IT Help

jtop

jtop is a monitoring tool used to track the real-time resource usage of jobs running on the cluster, including CPU load, memory consumption, and GPU status. It is particularly useful for analyzing the efficiency of jobs across different nodes.

Usage

jtop [options] 

Options

  • The following flags can be used to filter or modify the output:

  • -n <node>: Queries jobs on a specific target node.

  • -u <user>: Filters the job list by a specific username.

  • -p <partition>: Filters jobs by a specific partition or queue.

  • -l: Shows only the jobs running on the local node.

  • -h: Displays the help message and usage details.

Output Columns

When you run jtop, the output contains the following information:

  • JOBID: The unique ID assigned to the job by Slurm.

  • USER: The owner of the running job.

  • ELAPSED: The total wall-clock time the job has been running (Format: Days-Hours:Minutes:Seconds).

  • CPU: The total number of CPU cores allocated to the job.

  • RUN: The current CPU utilization rate (e.g., 0.99 indicates 99% usage of a core).

  • D: Represents disk I/O or processes in an uninterruptible sleep state.
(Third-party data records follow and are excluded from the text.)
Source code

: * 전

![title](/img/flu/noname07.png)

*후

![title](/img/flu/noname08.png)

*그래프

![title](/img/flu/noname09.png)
  • RSS(MB): The current Resident Set Size (physical memory) being used, measured in Megabytes.

  • GPU: The allocated GPU resources and their specific types.
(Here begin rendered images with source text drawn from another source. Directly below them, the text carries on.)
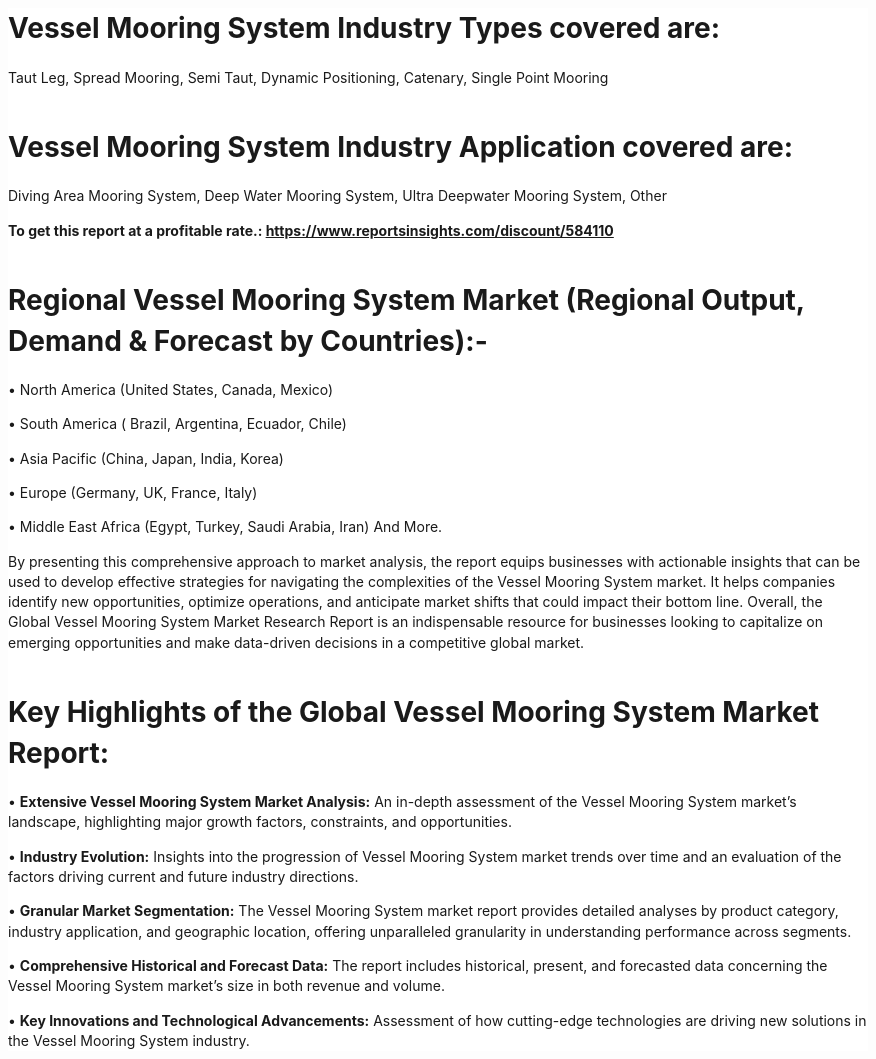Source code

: # <strong>Vessel Mooring System Industry Types covered are:</strong>

Taut Leg, Spread Mooring, Semi Taut, Dynamic Positioning, Catenary, Single Point Mooring

# <strong>Vessel Mooring System Industry Application covered are:</strong>

Diving Area Mooring System, Deep Water Mooring System, Ultra Deepwater Mooring System, Other

<strong>To get this report at a profitable rate.: <a href=https://www.reportsinsights.com/discount/584110>https://www.reportsinsights.com/discount/584110</a></strong></font>

# <strong>Regional Vessel Mooring System Market (Regional Output, Demand &amp; Forecast by Countries):-</strong>

• North America (United States, Canada, Mexico)

• South America ( Brazil, Argentina, Ecuador, Chile)

• Asia Pacific (China, Japan, India, Korea)

• Europe (Germany, UK, France, Italy)

• Middle East Africa (Egypt, Turkey, Saudi Arabia, Iran) And More.

By presenting this comprehensive approach to market analysis, the report equips businesses with actionable insights that can be used to develop effective strategies for navigating the complexities of the Vessel Mooring System market. It helps companies identify new opportunities, optimize operations, and anticipate market shifts that could impact their bottom line. Overall, the Global Vessel Mooring System Market Research Report is an indispensable resource for businesses looking to capitalize on emerging opportunities and make data-driven decisions in a competitive global market.

# <strong>Key Highlights of the Global Vessel Mooring System Market Report:</strong>

• <strong>Extensive Vessel Mooring System Market Analysis:</strong> An in-depth assessment of the Vessel Mooring System market’s landscape, highlighting major growth factors, constraints, and opportunities.

• <strong>Industry Evolution:</strong> Insights into the progression of Vessel Mooring System market trends over time and an evaluation of the factors driving current and future industry directions.

• <strong>Granular Market Segmentation:</strong> The Vessel Mooring System market report provides detailed analyses by product category, industry application, and geographic location, offering unparalleled granularity in understanding performance across segments.

• <strong>Comprehensive Historical and Forecast Data:</strong> The report includes historical, present, and forecasted data concerning the Vessel Mooring System market’s size in both revenue and volume.

• <strong>Key Innovations and Technological Advancements:</strong> Assessment of how cutting-edge technologies are driving new solutions in the Vessel Mooring System industry.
  • NODE: The specific compute node where the job is executing.

Examples

List all jobs in the 'ai' partition:

/usr/bin/jtop -p ai 

List all jobs for a specific user:

/usr/bin/jtop -u valar 

List jobs for a specific user on a specific node:

/usr/bin/jtop -n ai01 -u valar 

Show only the jobs running on the local node:

/usr/bin/jtop -l 


Note: jtop provides a snapshot of active processes. Monitoring the RUN and RSS(MB) columns is recommended to ensure your jobs are utilizing the requested resources effectively without hitting limits.